__Work order__: Write the next part of the passage about PRISM's deliberately over-specialized models, picking up right after its final sentence.

══ Extracted text

The contrast with the obvious alternative is instructive. A general-purpose model could be prompted — given this patient history, what diagnostic tests would you recommend? — but that framing drags in everything the reframe removes: an instruction to follow, a recommendation to phrase, reasoning to produce, and a conversational model whose every other capability stays live in every response. PRISM's specialists are never asked anything. They are shown a table and they continue it, because continuing it is the only thing they can do.

The reframe also asks nothing of the data that the data does not hold. A claims history contains no lab values, no symptoms as the patient described them, no clinician's impression — only the trail a condition leaves as it gets worked up, its utilization phenotype. Sequence completion operates entirely on that trail. The honest converse applies: if a condition leaves no learnable precursor pattern in claims, this method has nothing to find. The synthetic prototype demonstrated that the machinery works when such a pattern exists; whether real conditions leave comparable trails is the open question the real-data phase tests next.

Intentionally broken models

Catastrophic forgetting — a model losing its general abilities under narrow fine-tuning — is the textbook failure mode of specialization. PRISM makes it the training objective.

The primary training round is continued pre-training: full-parameter training of a general base model on one pool's complete patient histories, and nothing else, until continuing the six-column table is all it can do. The finished specialist cannot hold a conversation, answer a question, follow an instruction, or explain itself. Show it anything other than a patient table and it produces table rows anyway. This is over-specialization pushed well past the point conventional practice calls ruin — deliberately.

════
══ Data to examine

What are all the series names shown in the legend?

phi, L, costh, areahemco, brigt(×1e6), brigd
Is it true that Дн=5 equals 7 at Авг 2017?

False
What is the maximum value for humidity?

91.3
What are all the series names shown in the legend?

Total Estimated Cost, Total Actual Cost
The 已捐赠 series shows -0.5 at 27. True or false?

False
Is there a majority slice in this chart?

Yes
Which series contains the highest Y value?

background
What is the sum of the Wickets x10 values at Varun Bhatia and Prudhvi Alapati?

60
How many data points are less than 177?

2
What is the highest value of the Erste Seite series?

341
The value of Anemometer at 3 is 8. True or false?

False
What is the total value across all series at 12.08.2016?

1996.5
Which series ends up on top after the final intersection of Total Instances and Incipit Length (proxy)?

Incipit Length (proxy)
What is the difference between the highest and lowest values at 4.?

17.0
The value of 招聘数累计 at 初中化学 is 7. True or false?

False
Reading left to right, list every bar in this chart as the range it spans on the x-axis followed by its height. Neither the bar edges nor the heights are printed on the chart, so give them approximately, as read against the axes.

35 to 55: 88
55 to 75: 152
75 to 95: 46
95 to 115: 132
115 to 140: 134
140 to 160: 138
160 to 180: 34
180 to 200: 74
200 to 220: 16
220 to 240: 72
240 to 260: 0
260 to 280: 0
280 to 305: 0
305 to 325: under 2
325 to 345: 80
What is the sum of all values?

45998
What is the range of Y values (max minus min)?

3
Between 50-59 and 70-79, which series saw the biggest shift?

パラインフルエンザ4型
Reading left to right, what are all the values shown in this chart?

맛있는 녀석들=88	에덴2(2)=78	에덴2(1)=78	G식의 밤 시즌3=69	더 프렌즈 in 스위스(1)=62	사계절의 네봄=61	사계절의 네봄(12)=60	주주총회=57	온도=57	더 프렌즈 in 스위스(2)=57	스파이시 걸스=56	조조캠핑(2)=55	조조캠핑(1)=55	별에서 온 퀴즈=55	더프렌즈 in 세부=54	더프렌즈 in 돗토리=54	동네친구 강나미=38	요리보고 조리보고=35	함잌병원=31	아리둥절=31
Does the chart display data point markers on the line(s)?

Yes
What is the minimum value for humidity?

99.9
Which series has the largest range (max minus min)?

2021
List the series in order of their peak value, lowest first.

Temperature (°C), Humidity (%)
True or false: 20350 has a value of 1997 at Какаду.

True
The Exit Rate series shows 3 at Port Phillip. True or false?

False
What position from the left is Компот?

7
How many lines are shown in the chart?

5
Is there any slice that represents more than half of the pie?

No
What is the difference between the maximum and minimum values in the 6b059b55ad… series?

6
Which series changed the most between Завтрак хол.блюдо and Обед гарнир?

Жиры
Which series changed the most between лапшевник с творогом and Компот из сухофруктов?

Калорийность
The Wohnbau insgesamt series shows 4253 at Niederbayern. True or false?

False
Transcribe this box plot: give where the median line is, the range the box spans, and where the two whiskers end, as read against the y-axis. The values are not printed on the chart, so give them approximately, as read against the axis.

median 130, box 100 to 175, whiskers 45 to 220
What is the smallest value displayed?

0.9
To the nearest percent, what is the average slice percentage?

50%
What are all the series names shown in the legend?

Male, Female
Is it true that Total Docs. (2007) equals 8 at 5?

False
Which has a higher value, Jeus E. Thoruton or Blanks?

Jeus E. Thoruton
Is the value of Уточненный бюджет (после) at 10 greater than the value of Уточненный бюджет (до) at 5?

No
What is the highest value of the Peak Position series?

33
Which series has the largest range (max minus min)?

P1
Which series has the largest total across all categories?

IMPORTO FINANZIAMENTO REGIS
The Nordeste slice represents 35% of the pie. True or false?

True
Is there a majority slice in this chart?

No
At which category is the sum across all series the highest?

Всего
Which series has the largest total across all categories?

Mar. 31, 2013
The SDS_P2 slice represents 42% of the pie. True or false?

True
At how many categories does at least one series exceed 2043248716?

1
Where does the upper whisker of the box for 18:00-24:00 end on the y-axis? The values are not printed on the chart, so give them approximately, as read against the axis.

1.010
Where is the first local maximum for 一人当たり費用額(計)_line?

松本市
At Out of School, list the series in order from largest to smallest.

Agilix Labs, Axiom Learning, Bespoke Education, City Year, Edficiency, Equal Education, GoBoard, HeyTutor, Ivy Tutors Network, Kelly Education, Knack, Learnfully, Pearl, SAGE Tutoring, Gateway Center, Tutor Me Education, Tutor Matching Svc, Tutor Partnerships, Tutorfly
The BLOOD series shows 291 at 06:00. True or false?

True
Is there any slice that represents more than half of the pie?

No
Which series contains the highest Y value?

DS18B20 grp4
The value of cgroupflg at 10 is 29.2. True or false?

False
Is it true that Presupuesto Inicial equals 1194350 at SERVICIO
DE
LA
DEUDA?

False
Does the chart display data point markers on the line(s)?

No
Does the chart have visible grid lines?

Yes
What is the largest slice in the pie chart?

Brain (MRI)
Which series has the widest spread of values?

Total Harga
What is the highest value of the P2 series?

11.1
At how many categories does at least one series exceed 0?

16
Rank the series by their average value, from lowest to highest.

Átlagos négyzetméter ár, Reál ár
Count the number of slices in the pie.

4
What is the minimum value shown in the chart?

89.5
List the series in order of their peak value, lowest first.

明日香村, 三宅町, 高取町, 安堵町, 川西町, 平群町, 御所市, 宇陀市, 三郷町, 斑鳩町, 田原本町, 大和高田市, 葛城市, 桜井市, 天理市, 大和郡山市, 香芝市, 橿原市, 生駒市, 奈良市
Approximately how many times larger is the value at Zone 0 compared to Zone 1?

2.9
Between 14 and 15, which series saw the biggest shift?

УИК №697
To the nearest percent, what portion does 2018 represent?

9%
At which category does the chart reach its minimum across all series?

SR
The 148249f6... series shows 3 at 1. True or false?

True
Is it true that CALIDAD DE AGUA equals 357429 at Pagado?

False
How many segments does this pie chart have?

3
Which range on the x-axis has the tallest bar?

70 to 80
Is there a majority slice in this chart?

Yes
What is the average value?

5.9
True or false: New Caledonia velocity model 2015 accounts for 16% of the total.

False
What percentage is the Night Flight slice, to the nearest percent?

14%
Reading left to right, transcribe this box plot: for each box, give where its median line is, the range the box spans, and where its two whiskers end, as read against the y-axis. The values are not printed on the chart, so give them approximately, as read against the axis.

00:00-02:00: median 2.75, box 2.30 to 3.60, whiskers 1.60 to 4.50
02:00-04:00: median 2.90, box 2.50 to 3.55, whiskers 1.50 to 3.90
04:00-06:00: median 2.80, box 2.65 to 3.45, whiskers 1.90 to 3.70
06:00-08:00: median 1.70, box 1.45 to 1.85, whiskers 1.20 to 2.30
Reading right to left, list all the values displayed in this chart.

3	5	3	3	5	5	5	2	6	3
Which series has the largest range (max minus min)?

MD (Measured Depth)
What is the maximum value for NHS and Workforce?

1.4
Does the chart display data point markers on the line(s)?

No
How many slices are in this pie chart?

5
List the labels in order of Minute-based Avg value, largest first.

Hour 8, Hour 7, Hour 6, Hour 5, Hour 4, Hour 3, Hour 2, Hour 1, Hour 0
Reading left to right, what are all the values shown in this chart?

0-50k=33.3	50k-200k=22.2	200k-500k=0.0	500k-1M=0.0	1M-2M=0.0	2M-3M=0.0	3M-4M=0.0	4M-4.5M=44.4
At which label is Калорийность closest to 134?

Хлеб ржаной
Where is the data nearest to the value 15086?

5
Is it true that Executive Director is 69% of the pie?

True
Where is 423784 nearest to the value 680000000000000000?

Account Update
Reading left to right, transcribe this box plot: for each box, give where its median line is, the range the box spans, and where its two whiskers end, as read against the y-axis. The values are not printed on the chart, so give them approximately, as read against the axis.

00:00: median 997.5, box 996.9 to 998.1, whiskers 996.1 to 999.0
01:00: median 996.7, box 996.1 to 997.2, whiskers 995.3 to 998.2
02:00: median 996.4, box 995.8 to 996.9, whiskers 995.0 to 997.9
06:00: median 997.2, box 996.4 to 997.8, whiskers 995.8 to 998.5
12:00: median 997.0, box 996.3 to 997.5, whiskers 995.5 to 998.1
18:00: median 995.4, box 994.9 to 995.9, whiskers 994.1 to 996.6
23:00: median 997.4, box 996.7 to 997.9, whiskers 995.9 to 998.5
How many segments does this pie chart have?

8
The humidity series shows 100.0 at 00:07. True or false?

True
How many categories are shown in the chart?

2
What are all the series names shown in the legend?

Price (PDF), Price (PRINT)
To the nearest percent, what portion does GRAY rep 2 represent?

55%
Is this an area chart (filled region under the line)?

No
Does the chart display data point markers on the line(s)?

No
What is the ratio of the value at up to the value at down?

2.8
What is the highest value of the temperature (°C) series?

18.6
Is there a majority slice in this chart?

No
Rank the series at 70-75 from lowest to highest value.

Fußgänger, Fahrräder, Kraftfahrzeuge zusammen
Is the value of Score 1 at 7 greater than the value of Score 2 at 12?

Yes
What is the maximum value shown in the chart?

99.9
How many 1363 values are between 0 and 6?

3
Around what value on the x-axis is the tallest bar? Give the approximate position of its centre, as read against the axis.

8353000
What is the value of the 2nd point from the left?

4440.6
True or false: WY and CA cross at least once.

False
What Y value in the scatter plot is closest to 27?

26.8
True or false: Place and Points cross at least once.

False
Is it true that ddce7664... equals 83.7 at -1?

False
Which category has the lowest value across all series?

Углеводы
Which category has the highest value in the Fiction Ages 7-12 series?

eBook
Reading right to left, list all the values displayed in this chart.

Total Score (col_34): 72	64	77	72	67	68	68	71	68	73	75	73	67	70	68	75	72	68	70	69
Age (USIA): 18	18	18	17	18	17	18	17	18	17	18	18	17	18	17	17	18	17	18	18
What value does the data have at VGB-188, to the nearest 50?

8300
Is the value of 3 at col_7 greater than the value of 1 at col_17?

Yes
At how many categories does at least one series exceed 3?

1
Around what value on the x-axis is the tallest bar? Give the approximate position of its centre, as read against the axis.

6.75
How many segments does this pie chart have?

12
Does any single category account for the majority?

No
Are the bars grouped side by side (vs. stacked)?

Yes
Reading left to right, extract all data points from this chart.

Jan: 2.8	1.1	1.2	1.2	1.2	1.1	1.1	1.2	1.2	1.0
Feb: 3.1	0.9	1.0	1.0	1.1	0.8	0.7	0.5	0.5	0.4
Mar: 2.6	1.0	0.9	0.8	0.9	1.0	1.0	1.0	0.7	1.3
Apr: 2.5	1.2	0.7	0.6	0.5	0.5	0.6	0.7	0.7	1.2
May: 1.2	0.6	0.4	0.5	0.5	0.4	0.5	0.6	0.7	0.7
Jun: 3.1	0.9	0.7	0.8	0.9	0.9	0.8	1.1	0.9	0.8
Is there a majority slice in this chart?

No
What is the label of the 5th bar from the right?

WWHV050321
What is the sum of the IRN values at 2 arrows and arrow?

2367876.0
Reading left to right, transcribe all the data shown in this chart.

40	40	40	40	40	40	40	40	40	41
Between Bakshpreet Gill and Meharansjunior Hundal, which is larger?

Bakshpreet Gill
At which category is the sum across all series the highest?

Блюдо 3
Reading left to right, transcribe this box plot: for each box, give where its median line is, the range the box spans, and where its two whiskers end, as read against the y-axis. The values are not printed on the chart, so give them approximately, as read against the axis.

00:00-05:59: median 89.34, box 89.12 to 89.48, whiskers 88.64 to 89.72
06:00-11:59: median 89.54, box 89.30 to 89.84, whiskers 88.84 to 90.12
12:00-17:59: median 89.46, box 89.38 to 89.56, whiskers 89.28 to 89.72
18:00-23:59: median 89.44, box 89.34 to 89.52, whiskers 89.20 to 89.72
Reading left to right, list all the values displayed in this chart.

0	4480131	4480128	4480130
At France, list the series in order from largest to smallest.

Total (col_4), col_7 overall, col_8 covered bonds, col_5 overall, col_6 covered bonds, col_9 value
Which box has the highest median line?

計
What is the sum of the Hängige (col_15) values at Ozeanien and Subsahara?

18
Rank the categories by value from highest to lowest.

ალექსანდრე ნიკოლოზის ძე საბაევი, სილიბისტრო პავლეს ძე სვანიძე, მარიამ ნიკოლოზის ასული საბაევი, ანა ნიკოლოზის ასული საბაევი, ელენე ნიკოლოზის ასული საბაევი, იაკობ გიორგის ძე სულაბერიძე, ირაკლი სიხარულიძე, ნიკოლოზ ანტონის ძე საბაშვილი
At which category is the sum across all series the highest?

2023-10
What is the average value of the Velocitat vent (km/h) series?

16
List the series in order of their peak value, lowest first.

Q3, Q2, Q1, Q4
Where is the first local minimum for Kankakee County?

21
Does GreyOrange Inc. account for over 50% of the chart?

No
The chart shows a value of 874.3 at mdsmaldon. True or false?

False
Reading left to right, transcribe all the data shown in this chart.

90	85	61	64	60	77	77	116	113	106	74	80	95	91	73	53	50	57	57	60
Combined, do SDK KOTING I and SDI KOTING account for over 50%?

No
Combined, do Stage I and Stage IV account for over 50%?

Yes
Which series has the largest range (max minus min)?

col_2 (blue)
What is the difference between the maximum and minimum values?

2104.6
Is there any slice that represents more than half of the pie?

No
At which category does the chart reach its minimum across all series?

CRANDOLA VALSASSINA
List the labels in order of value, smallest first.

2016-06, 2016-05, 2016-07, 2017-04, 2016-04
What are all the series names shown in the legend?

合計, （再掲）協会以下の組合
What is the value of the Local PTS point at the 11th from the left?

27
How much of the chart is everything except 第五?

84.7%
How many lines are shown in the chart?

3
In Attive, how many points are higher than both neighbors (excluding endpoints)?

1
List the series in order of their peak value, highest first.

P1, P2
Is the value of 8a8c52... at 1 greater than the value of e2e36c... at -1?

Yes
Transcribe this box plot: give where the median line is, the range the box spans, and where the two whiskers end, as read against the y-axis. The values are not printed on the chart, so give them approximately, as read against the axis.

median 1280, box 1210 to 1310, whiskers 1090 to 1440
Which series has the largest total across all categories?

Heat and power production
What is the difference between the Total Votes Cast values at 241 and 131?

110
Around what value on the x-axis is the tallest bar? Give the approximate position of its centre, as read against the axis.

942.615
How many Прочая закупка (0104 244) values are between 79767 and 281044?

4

════

__Result of this task__:
The narrowness pays twice. First, capacity: parameters that once encoded dialogue, world knowledge, and instruction-following are repurposed toward the one distribution that matters. Second, surface area: a model that can only emit billing-table rows has no other behavior available to misfire with. There is no latent capability to leak, no persona to manipulate, no instruction-follower to redirect.

A second, far lighter steering round then biases each specialist toward surfacing the TEST when the learned precursor pattern is present in the prompt; how that round works — including the preference-training approach that failed first — is that article's story. The division of labor is the point here: the primary round builds a model that can only continue the table, and the secondary round shapes which continuation it prefers.

What simplicity removes

Most of the failure modes that dominate discussion of deployed language models require machinery PRISM never builds.

common failure modewhy it has no purchase here
prompt injectionthere is no prompt to inject into — the input is rows of standardized codes, and any text inside a row is just more sequence to continue
jailbreakingthere is no refusal boundary and nothing behind one; the model has no capability beyond emitting table rows
unfaithful reasoningthere is no reasoning chain — nothing is generated between the history and the continuation
hallucinated explanationsthe model never explains anything; checking its output means checking whether a code appeared, not auditing an argument
prompt-engineering driftthere is nothing to engineer — the "prompt" is the patient's history, assembled the same way every time

None of this claims the system is failure-free. It has failure modes of its own — individual specialists are noisy by design, and the prototype results account for every miss and false fire mechanically. The claim is narrower: the failures that remain are simple and inspectable. A specialist either continues a history with the TEST code or it does not, and because no single continuation is ever the verdict, the unit of evidence is consensus across independent pools.